Problem to work on: Please print the listing that follows word for word, but skip any pictures it holds.
Content starts
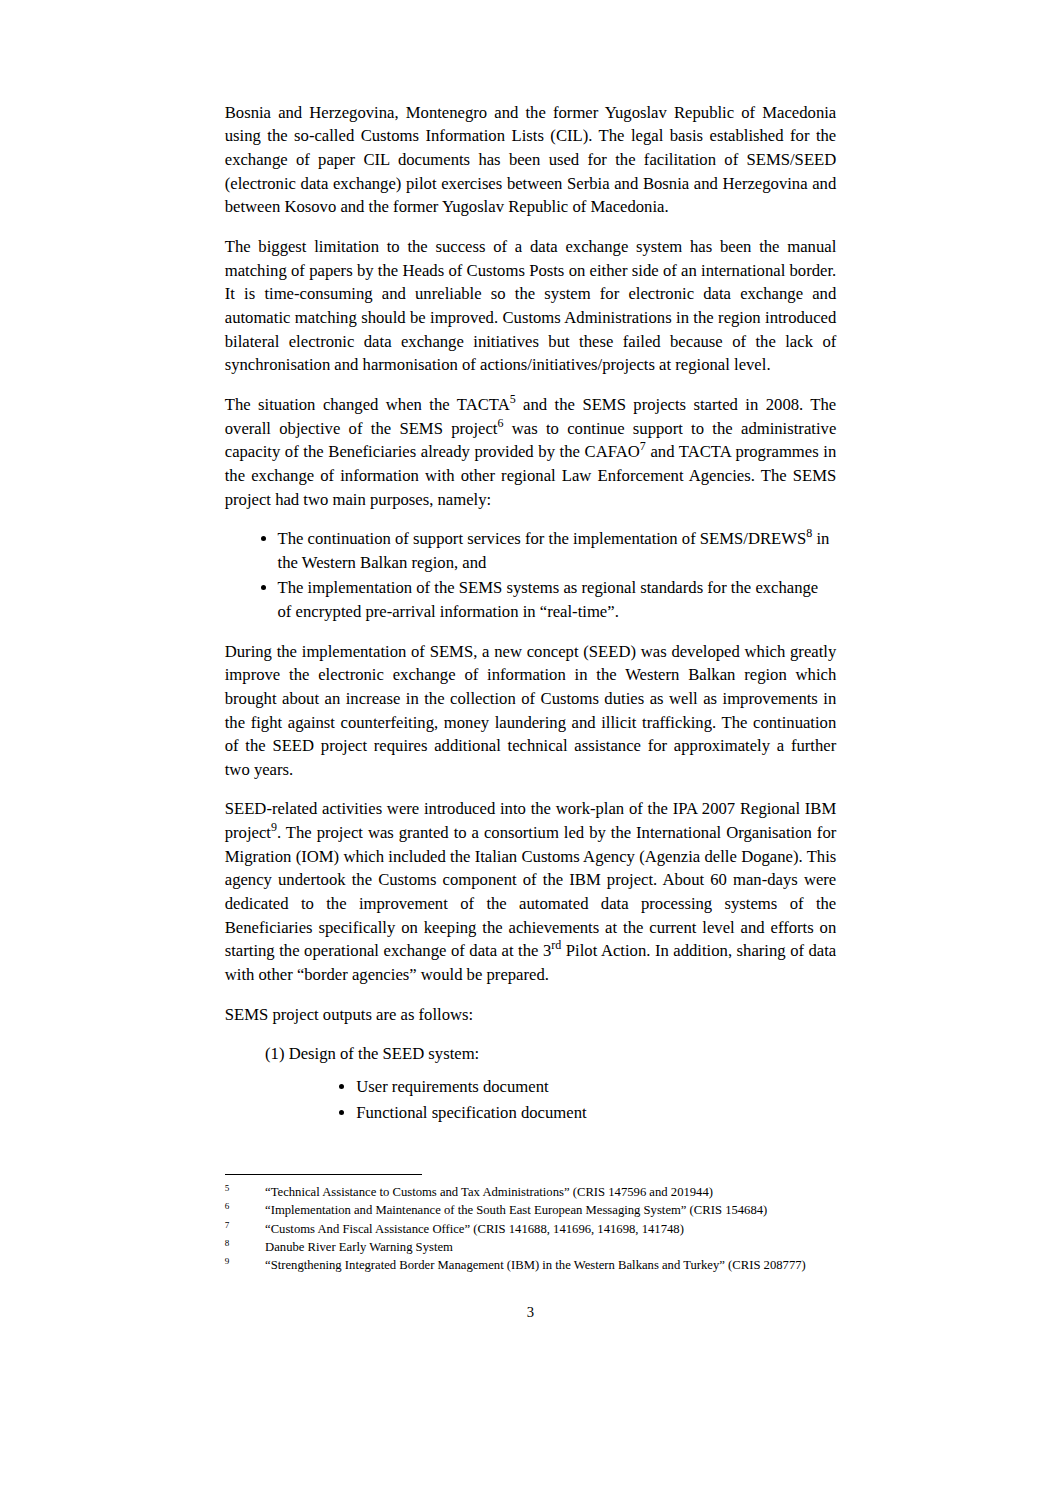Bosnia and Herzegovina, Montenegro and the former Yugoslav Republic of Macedonia using the so-called Customs Information Lists (CIL). The legal basis established for the exchange of paper CIL documents has been used for the facilitation of SEMS/SEED (electronic data exchange) pilot exercises between Serbia and Bosnia and Herzegovina and between Kosovo and the former Yugoslav Republic of Macedonia.
The biggest limitation to the success of a data exchange system has been the manual matching of papers by the Heads of Customs Posts on either side of an international border. It is time-consuming and unreliable so the system for electronic data exchange and automatic matching should be improved. Customs Administrations in the region introduced bilateral electronic data exchange initiatives but these failed because of the lack of synchronisation and harmonisation of actions/initiatives/projects at regional level.
The situation changed when the TACTA5 and the SEMS projects started in 2008. The overall objective of the SEMS project6 was to continue support to the administrative capacity of the Beneficiaries already provided by the CAFAO7 and TACTA programmes in the exchange of information with other regional Law Enforcement Agencies. The SEMS project had two main purposes, namely:
The continuation of support services for the implementation of SEMS/DREWS8 in the Western Balkan region, and
The implementation of the SEMS systems as regional standards for the exchange of encrypted pre-arrival information in “real-time”.
During the implementation of SEMS, a new concept (SEED) was developed which greatly improve the electronic exchange of information in the Western Balkan region which brought about an increase in the collection of Customs duties as well as improvements in the fight against counterfeiting, money laundering and illicit trafficking. The continuation of the SEED project requires additional technical assistance for approximately a further two years.
SEED-related activities were introduced into the work-plan of the IPA 2007 Regional IBM project9. The project was granted to a consortium led by the International Organisation for Migration (IOM) which included the Italian Customs Agency (Agenzia delle Dogane). This agency undertook the Customs component of the IBM project. About 60 man-days were dedicated to the improvement of the automated data processing systems of the Beneficiaries specifically on keeping the achievements at the current level and efforts on starting the operational exchange of data at the 3rd Pilot Action. In addition, sharing of data with other “border agencies” would be prepared.
SEMS project outputs are as follows:
(1) Design of the SEED system:
User requirements document
Functional specification document
5
“Technical Assistance to Customs and Tax Administrations” (CRIS 147596 and 201944)
6
“Implementation and Maintenance of the South East European Messaging System” (CRIS 154684)
7
“Customs And Fiscal Assistance Office” (CRIS 141688, 141696, 141698, 141748)
8
Danube River Early Warning System
9
“Strengthening Integrated Border Management (IBM) in the Western Balkans and Turkey” (CRIS 208777)
3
Content ends
Result for this task:
Bosnia and Herzegovina, Montenegro and the former Yugoslav Republic of Macedonia using the so-called Customs Information Lists (CIL). The legal basis established for the exchange of paper CIL documents has been used for the facilitation of SEMS/SEED (electronic data exchange) pilot exercises between Serbia and Bosnia and Herzegovina and between Kosovo and the former Yugoslav Republic of Macedonia.
The biggest limitation to the success of a data exchange system has been the manual matching of papers by the Heads of Customs Posts on either side of an international border. It is time-consuming and unreliable so the system for electronic data exchange and automatic matching should be improved. Customs Administrations in the region introduced bilateral electronic data exchange initiatives but these failed because of the lack of synchronisation and harmonisation of actions/initiatives/projects at regional level.
The situation changed when the TACTA5 and the SEMS projects started in 2008. The overall objective of the SEMS project6 was to continue support to the administrative capacity of the Beneficiaries already provided by the CAFAO7 and TACTA programmes in the exchange of information with other regional Law Enforcement Agencies. The SEMS project had two main purposes, namely:
The continuation of support services for the implementation of SEMS/DREWS8 in the Western Balkan region, and
The implementation of the SEMS systems as regional standards for the exchange of encrypted pre-arrival information in “real-time”.
During the implementation of SEMS, a new concept (SEED) was developed which greatly improve the electronic exchange of information in the Western Balkan region which brought about an increase in the collection of Customs duties as well as improvements in the fight against counterfeiting, money laundering and illicit trafficking. The continuation of the SEED project requires additional technical assistance for approximately a further two years.
SEED-related activities were introduced into the work-plan of the IPA 2007 Regional IBM project9. The project was granted to a consortium led by the International Organisation for Migration (IOM) which included the Italian Customs Agency (Agenzia delle Dogane). This agency undertook the Customs component of the IBM project. About 60 man-days were dedicated to the improvement of the automated data processing systems of the Beneficiaries specifically on keeping the achievements at the current level and efforts on starting the operational exchange of data at the 3rd Pilot Action. In addition, sharing of data with other “border agencies” would be prepared.
SEMS project outputs are as follows:
(1) Design of the SEED system:
User requirements document
Functional specification document
5
“Technical Assistance to Customs and Tax Administrations” (CRIS 147596 and 201944)
6
“Implementation and Maintenance of the South East European Messaging System” (CRIS 154684)
7
“Customs And Fiscal Assistance Office” (CRIS 141688, 141696, 141698, 141748)
8
Danube River Early Warning System
9
“Strengthening Integrated Border Management (IBM) in the Western Balkans and Turkey” (CRIS 208777)
3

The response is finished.